* [DOCUMENT EXCERPT]
========================

/cdn.vox-cdn.com/uploads/chorus_image/image/55907931/1_KlMU4qRjfSYjBxt9pgy_ow.0.png)
Did you know the 2017 NFL season starts in two weeks? Maybe you won’t have your fantasy draft for another six months, but the real season kicks off when teams start rebuilding, repairing, and restoring their rosters with signings, trades, and draft picks. Some of those moves will inevitably turn out perfectly fine. But with so many new coaches and decision-makers in power, as well as an unforgiving salary cap that has left more veterans unemployed than ever before, expect to see many more offseason decisions that make us say, “WHAT????”
Free agency comes first, usually with a frenzy of moves in the first few days. The media love grading those free-agency acquisitions based on how THEY assessed every team’s needs — like the website that gave last year’s Jags a “B+” because they “came into free agency looking to make a splash, and they have done just that.” Actually, the Jags’ only 2016 splash was firing head coach Gus Bradley after a road game in Houston.
That’s why you won’t see me grading free agency, as much as I enjoy reading everyone else’s takes. I don’t subscribe to the “collection of assets” school of thinking for free agents. My philosophy centers on a willingness to use every conceivable avenue to procure talent all year long — not just in March and April. Here are my four rules for free agency.
Rule No. 1: Then Is Then, Now Is Now
As fans, we have to forget past performance — consider Peter Frampton and his 1976 album Frampton Comes Alive!, which people my age had to own in order to look cool. You don’t know Peter Frampton? That is the point; Peter is so then. Signing a once-great player doesn’t magically restore him to his old greatness; if anything, guaranteed money might soften him more. The Dolphins found out the hard way when they rescinded Olivier Vernon’s transition tag, hoping to replace his production with Mario Williams for half the cost. Whoops. Williams started five games, made nine tackles, collected a meager 1.5 sacks, and looked like a shell of himself. The Dolphins released him last week. But Williams was also a nonfactor for the 2015 Bills: 15 starts, 15 tackles, and five sacks (and never drew double-teams). How was this a surprise?

========================

[Lines of data]

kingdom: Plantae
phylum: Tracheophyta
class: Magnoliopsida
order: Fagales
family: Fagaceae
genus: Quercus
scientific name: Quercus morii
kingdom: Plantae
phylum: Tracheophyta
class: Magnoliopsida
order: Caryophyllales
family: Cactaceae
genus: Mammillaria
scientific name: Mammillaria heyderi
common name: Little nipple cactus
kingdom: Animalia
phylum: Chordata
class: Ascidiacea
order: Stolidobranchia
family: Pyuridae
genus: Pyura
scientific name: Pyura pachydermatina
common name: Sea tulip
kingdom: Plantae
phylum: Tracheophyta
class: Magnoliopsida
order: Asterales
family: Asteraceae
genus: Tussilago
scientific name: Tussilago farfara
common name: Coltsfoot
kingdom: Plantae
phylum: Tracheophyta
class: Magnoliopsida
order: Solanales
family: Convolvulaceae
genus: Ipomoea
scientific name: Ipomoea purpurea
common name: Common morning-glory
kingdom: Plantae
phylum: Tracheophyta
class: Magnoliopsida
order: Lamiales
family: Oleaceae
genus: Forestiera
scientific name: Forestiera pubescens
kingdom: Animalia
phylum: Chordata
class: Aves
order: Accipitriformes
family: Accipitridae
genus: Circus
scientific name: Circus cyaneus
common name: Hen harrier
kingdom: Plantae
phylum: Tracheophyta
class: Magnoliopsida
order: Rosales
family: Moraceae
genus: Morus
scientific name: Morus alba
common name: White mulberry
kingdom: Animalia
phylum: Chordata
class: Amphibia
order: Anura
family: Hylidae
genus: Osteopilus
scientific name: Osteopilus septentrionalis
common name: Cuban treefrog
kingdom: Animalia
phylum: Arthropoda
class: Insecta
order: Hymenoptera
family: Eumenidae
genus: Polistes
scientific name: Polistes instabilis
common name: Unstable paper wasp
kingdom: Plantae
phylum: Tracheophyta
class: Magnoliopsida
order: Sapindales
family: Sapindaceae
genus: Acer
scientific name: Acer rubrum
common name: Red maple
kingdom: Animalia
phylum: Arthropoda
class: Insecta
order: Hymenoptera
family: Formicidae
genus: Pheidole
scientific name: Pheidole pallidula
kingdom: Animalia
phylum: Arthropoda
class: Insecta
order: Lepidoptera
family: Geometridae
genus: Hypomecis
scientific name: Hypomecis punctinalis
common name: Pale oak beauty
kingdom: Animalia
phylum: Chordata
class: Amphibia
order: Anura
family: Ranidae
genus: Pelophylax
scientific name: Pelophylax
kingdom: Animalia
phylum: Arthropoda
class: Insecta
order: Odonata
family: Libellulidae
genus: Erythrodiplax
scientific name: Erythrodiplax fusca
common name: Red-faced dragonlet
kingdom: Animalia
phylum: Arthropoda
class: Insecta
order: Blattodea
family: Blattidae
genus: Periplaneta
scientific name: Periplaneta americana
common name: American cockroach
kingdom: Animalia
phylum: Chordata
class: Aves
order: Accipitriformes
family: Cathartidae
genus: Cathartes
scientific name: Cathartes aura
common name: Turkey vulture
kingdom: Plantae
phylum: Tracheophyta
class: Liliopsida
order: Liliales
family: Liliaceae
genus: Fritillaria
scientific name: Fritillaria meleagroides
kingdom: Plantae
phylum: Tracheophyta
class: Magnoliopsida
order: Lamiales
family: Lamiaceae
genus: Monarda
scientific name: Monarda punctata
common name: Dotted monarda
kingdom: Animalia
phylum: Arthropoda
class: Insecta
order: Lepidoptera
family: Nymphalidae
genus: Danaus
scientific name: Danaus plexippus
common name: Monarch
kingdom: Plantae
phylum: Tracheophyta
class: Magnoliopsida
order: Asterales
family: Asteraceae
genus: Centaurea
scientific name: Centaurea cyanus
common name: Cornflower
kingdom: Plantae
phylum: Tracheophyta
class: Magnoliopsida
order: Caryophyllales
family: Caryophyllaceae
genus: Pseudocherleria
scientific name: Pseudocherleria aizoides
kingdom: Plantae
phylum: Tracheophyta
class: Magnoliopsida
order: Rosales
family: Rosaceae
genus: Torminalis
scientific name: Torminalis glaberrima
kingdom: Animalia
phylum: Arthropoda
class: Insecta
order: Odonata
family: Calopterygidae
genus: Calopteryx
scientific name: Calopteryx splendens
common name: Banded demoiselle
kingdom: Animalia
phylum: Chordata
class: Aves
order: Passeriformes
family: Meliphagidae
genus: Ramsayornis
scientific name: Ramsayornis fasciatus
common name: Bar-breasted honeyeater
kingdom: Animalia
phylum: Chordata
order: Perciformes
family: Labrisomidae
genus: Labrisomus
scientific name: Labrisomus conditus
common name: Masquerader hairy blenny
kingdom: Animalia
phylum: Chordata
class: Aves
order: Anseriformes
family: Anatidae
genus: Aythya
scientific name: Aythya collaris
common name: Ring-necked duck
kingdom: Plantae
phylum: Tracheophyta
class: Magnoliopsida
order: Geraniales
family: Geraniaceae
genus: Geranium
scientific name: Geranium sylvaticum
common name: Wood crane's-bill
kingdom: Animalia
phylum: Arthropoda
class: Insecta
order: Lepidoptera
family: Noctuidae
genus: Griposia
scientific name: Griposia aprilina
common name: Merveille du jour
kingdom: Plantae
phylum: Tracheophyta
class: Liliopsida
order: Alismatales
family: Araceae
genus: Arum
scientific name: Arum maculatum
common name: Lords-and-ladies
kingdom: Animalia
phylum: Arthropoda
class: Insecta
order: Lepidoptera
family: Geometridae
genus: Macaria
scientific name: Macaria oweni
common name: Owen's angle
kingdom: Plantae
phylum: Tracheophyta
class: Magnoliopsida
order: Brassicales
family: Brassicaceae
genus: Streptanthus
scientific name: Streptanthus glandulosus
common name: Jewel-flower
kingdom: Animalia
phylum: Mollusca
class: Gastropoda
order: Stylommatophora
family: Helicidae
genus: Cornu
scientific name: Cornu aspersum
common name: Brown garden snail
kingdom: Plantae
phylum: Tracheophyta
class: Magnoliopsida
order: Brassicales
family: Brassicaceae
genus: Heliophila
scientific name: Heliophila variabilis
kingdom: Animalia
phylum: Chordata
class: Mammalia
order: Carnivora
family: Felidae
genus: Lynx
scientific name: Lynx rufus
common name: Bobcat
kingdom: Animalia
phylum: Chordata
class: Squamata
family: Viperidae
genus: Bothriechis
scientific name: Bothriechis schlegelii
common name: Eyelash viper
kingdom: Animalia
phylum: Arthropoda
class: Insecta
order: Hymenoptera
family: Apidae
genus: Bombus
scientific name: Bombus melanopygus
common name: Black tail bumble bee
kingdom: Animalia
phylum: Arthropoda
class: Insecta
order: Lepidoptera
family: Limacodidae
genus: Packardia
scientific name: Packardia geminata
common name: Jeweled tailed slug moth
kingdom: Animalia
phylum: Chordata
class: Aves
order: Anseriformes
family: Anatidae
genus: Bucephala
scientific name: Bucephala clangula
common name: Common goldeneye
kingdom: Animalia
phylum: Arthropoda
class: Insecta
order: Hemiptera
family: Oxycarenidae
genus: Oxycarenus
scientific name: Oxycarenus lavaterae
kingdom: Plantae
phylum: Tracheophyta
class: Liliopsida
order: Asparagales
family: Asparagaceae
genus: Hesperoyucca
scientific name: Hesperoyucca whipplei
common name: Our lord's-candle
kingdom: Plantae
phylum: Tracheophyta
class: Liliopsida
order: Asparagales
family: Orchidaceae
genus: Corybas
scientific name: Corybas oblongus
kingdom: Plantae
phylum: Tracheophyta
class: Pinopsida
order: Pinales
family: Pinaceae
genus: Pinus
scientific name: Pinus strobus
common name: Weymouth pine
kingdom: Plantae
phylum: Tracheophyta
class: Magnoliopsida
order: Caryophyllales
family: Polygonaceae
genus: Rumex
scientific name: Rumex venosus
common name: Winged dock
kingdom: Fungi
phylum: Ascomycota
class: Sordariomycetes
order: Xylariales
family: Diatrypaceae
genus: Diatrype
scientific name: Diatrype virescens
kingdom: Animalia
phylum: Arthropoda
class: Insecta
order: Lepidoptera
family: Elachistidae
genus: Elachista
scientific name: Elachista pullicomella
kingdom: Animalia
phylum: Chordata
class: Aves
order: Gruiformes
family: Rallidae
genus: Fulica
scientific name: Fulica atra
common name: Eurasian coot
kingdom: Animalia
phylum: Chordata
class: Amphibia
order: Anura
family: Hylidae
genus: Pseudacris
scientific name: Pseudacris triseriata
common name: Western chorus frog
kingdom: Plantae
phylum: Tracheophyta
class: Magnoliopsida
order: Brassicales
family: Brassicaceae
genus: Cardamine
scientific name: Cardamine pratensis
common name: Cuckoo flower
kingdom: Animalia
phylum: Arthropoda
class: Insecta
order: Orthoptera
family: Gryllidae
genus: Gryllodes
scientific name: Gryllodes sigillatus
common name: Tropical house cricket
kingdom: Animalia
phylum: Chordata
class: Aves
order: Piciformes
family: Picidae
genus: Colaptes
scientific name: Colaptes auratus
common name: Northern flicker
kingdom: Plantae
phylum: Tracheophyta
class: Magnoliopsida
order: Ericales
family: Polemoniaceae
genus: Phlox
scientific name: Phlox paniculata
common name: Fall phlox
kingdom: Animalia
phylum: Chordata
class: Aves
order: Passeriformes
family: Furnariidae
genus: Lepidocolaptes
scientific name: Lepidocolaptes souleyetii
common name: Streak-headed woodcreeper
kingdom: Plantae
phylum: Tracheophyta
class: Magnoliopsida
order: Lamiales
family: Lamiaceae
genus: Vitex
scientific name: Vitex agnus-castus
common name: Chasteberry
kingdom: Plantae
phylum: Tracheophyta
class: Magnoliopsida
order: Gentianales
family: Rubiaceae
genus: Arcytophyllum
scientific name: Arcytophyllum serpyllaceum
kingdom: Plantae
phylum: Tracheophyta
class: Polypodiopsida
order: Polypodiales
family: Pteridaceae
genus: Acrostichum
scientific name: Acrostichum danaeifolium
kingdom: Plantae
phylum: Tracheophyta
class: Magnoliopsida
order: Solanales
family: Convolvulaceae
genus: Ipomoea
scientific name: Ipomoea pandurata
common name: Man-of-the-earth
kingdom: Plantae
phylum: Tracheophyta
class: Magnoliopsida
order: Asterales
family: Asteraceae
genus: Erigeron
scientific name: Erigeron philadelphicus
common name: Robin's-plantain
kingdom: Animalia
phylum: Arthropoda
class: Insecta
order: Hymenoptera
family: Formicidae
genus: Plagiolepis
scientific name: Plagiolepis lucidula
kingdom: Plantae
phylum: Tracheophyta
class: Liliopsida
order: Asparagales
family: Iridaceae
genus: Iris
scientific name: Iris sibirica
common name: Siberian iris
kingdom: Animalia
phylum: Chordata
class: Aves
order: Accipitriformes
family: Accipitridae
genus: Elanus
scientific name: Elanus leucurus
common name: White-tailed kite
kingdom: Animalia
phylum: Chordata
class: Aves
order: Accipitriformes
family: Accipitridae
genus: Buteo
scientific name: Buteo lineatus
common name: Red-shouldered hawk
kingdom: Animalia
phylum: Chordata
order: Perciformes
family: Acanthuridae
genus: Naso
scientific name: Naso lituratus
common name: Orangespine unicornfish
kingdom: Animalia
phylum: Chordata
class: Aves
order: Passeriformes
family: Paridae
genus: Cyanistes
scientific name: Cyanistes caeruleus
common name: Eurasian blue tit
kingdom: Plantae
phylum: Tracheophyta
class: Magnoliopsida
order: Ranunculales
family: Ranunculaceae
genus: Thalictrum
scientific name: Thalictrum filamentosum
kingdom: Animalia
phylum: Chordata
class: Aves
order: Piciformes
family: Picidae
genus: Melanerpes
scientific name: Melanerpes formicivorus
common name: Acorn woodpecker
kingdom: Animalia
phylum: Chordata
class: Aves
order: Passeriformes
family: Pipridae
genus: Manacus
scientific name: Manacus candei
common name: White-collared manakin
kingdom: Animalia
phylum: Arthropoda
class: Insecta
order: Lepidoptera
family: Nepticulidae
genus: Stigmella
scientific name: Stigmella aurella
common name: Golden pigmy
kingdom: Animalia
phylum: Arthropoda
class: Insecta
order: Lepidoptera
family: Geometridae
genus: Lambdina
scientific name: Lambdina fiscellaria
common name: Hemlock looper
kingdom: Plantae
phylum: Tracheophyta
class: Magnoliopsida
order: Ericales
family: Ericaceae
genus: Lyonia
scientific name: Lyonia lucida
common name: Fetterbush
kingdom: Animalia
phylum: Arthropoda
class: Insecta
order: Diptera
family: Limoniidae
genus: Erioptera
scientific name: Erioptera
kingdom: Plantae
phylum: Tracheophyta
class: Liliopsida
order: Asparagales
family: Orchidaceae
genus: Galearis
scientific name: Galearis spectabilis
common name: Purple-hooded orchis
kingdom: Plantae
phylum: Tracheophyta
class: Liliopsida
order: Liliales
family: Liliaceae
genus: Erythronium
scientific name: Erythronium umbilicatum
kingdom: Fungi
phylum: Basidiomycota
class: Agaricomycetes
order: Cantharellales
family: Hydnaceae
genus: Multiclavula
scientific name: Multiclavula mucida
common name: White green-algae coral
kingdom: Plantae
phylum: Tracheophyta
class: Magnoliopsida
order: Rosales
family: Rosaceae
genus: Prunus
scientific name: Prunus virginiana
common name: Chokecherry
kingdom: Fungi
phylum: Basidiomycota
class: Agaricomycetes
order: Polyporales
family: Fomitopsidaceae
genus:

========================

* [GOAL OF THE EXERCISE]
Answer these questions from the NFL free-agency article.
(a) Which head coach did the Jaguars fire in 2016?
(b) What 1976 album by Peter Frampton does the article mention?
(c) How many sacks did Mario Williams collect for the Dolphins?

* [THE OUTPUT]
(a) Gus Bradley
(b) Frampton Comes Alive!
(c) 1.5